**ФРАГМЕНТ ДОКУМЕНТА**
Текст книги "Мгновения вечности"
Автор книги: Бхагаван Раджниш
Жанр:
Самопознание
сообщить о нарушении
Текущая страница: 43 (всего у книги 49 страниц)
Вечером телефонных звонков было столько, что им пришлось выставить два или три дополнительных телефона, чтобы принимать все эти звонки. Причем телеграмм было столько, что им пришлось нанять еще несколько клерков для того, чтобы их принимать. Охранник ночью сказал мне: «Вы вызвали такой хаос в тюрьме! В этой тюрьме было столько министров, кандидатов в президенты, но мы еще никогда не видели столько любовных откликов, которые приходили бы к нам со всего мира. Вы можете быть уверены в том, что правительство не сможет навредить вам. За вами наблюдает весь мир. Они могут принести вам беспокойства, но никто не сможет причинить вам вред. Они не станут рисковать».
– Когда старик сказал мне по телефону: «Те, кто знают вас, всегда с вами, и с вами еще множество тех, кто вас не знает их просто не счесть». Все эти люди, Бодхидхарма, Махакашьяпа, Гаутама Будда, все они кричат в один голос: «Зачем вы посадили этого человека!» Он представляет собой живую преемственность, он послал своих учеников в Индию, и одна из его монахинь приезжала к нам в общину каждый день на праздник.
Дзен – это живое учение, единственно живое учение.
Последователь учения дзен интересует мое учение также, в Японии есть много дзенских мастеров, у них большие монастыри, и они учат дзен по моим книгам.

**ЗАДАНИЕ**
Что, согласно фрагменту книги «Мгновения вечности», пришлось сделать из-за огромного количества телеграмм? Эти строки никак не связаны с фрагментом.

Строки из источника данных:
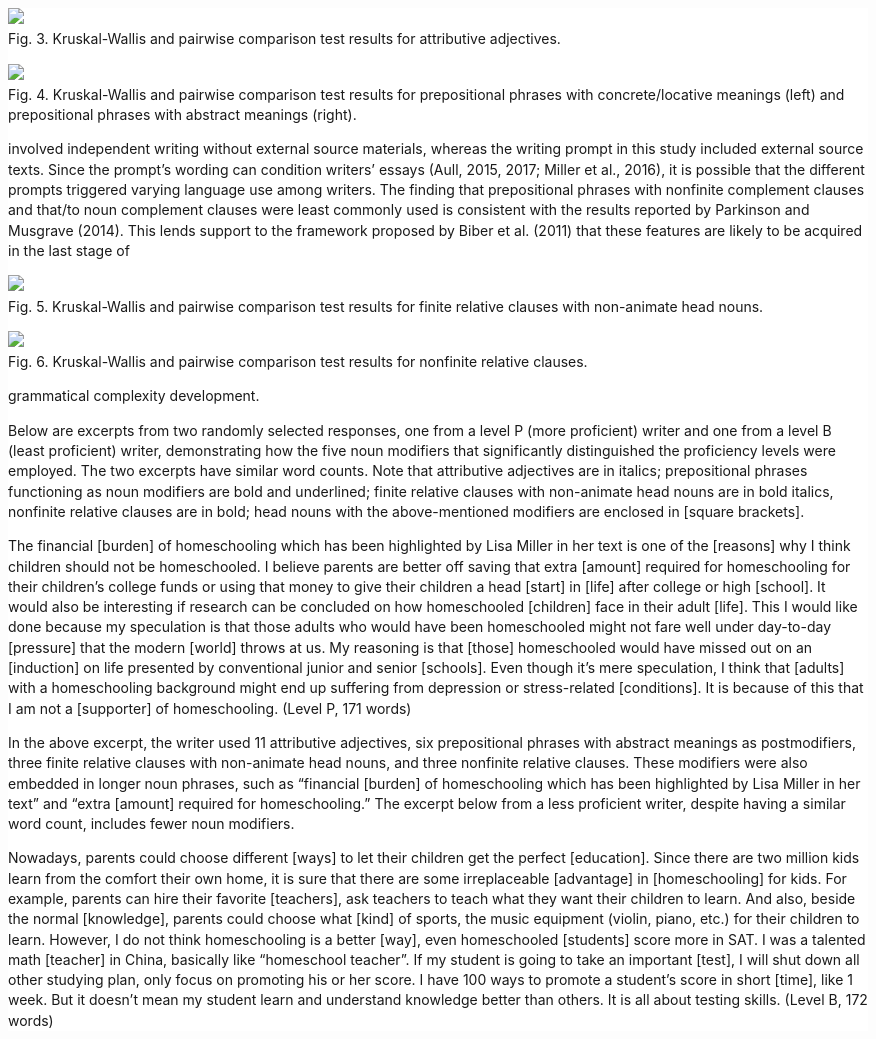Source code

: ![](img/5d1f50be6178cb5bea8cf26c08abf4ad512c7b7662cbf481db0c51f1bc9db85c.jpg)  
Fig. 3. Kruskal-Wallis and pairwise comparison test results for attributive adjectives.

![](img/58389b8cc81bace820836b34558c43dd8f4bcc6e2ccd578abcc269994e918ab8.jpg)  
Fig. 4. Kruskal-Wallis and pairwise comparison test results for prepositional phrases with concrete/locative meanings (left) and prepositional phrases with abstract meanings (right).

involved independent writing without external source materials, whereas the writing prompt in this study included external source texts. Since the prompt’s wording can condition writers’ essays (Aull, 2015, 2017; Miller et al., 2016), it is possible that the different prompts triggered varying language use among writers. The finding that prepositional phrases with nonfinite complement clauses and that/to noun complement clauses were least commonly used is consistent with the results reported by Parkinson and Musgrave (2014). This lends support to the framework proposed by Biber et al. (2011) that these features are likely to be acquired in the last stage of

![](img/0646e5645a448150c7f3a773fd63ad97e9d7e6a8bbc2db2d72f9c82bcd2e96a6.jpg)  
Fig. 5. Kruskal-Wallis and pairwise comparison test results for finite relative clauses with non-animate head nouns.

![](img/f4b70cb0e9f8e0ee40e23bee969e5689f639671fe630ef03eb35726bd55cc468.jpg)  
Fig. 6. Kruskal-Wallis and pairwise comparison test results for nonfinite relative clauses.

grammatical complexity development.

Below are excerpts from two randomly selected responses, one from a level P (more proficient) writer and one from a level B (least proficient) writer, demonstrating how the five noun modifiers that significantly distinguished the proficiency levels were employed. The two excerpts have similar word counts. Note that attributive adjectives are in italics; prepositional phrases functioning as noun modifiers are bold and underlined; finite relative clauses with non-animate head nouns are in bold italics, nonfinite relative clauses are in bold; head nouns with the above-mentioned modifiers are enclosed in [square brackets].

The financial [burden] of homeschooling which has been highlighted by Lisa Miller in her text is one of the [reasons] why I think children should not be homeschooled. I believe parents are better off saving that extra [amount] required for homeschooling for their children’s college funds or using that money to give their children a head [start] in [life] after college or high [school]. It would also be interesting if research can be concluded on how homeschooled [children] face in their adult [life]. This I would like done because my speculation is that those adults who would have been homeschooled might not fare well under day-to-day [pressure] that the modern [world] throws at us. My reasoning is that [those] homeschooled would have missed out on an [induction] on life presented by conventional junior and senior [schools]. Even though it’s mere speculation, I think that [adults] with a homeschooling background might end up suffering from depression or stress-related [conditions]. It is because of this that I am not a [supporter] of homeschooling. (Level P, 171 words)

In the above excerpt, the writer used 11 attributive adjectives, six prepositional phrases with abstract meanings as postmodifiers, three finite relative clauses with non-animate head nouns, and three nonfinite relative clauses. These modifiers were also embedded in longer noun phrases, such as “financial [burden] of homeschooling which has been highlighted by Lisa Miller in her text” and “extra [amount] required for homeschooling.” The excerpt below from a less proficient writer, despite having a similar word count, includes fewer noun modifiers.

Nowadays, parents could choose different [ways] to let their children get the perfect [education]. Since there are two million kids learn from the comfort their own home, it is sure that there are some irreplaceable [advantage] in [homeschooling] for kids. For example, parents can hire their favorite [teachers], ask teachers to teach what they want their children to learn. And also, beside the normal [knowledge], parents could choose what [kind] of sports, the music equipment (violin, piano, etc.) for their children to learn. However, I do not think homeschooling is a better [way], even homeschooled [students] score more in SAT. I was a talented math [teacher] in China, basically like “homeschool teacher”. If my student is going to take an important [test], I will shut down all other studying plan, only focus on promoting his or her score. I have 100 ways to promote a student’s score in short [time], like 1 week. But it doesn’t mean my student learn and understand knowledge better than others. It is all about testing skills. (Level B, 172 words)
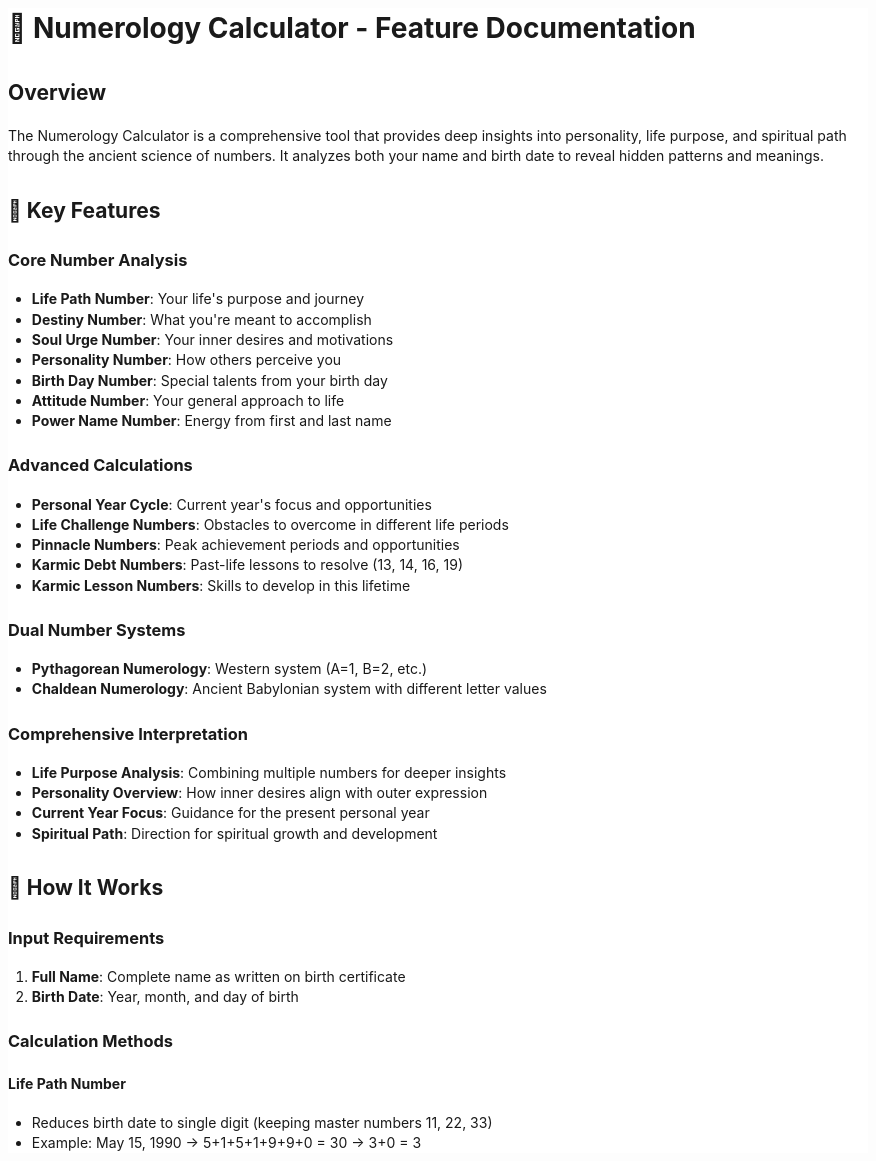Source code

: # 🔢 Numerology Calculator - Feature Documentation

## Overview

The Numerology Calculator is a comprehensive tool that provides deep insights into personality, life purpose, and spiritual path through the ancient science of numbers. It analyzes both your name and birth date to reveal hidden patterns and meanings.

## 🌟 Key Features

### Core Number Analysis
- **Life Path Number**: Your life's purpose and journey
- **Destiny Number**: What you're meant to accomplish
- **Soul Urge Number**: Your inner desires and motivations
- **Personality Number**: How others perceive you
- **Birth Day Number**: Special talents from your birth day
- **Attitude Number**: Your general approach to life
- **Power Name Number**: Energy from first and last name

### Advanced Calculations
- **Personal Year Cycle**: Current year's focus and opportunities
- **Life Challenge Numbers**: Obstacles to overcome in different life periods
- **Pinnacle Numbers**: Peak achievement periods and opportunities
- **Karmic Debt Numbers**: Past-life lessons to resolve (13, 14, 16, 19)
- **Karmic Lesson Numbers**: Skills to develop in this lifetime

### Dual Number Systems
- **Pythagorean Numerology**: Western system (A=1, B=2, etc.)
- **Chaldean Numerology**: Ancient Babylonian system with different letter values

### Comprehensive Interpretation
- **Life Purpose Analysis**: Combining multiple numbers for deeper insights
- **Personality Overview**: How inner desires align with outer expression
- **Current Year Focus**: Guidance for the present personal year
- **Spiritual Path**: Direction for spiritual growth and development

## 🎯 How It Works

### Input Requirements
1. **Full Name**: Complete name as written on birth certificate
2. **Birth Date**: Year, month, and day of birth

### Calculation Methods

#### Life Path Number
- Reduces birth date to single digit (keeping master numbers 11, 22, 33)
- Example: May 15, 1990 → 5+1+5+1+9+9+0 = 30 → 3+0 = 3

**ОТВЕТ**
Пришлось нанять еще несколько клерков, чтобы их принимать.